Below are the records. State how many of their lines hold the word "first", and add nothing else.

·····

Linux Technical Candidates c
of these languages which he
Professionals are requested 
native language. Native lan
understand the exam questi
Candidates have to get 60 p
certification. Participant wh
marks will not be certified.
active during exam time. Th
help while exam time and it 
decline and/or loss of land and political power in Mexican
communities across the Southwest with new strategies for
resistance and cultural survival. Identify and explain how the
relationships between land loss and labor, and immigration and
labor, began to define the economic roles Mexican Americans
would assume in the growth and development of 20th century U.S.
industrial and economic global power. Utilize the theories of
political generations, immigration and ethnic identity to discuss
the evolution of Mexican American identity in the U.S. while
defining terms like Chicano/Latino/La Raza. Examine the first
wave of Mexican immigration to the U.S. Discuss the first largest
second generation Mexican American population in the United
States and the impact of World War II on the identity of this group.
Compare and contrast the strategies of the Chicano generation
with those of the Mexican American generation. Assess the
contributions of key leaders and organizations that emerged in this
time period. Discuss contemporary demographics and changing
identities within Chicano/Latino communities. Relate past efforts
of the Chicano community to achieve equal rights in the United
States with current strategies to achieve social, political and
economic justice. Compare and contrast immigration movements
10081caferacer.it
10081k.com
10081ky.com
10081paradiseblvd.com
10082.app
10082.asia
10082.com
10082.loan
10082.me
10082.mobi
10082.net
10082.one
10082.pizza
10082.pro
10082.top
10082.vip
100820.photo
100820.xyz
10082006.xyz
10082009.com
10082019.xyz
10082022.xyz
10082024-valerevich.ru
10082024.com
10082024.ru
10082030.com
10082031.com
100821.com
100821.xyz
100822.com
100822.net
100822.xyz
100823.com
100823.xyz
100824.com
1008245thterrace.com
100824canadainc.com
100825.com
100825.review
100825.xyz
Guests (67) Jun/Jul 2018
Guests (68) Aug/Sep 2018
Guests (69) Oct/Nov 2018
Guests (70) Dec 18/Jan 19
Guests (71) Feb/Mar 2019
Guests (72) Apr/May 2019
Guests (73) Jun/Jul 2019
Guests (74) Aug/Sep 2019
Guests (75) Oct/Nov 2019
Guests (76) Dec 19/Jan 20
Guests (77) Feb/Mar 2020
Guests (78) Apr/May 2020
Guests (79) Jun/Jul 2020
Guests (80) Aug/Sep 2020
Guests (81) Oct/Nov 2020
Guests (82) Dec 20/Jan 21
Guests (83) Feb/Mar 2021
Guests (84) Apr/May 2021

·····

### Result of this task
2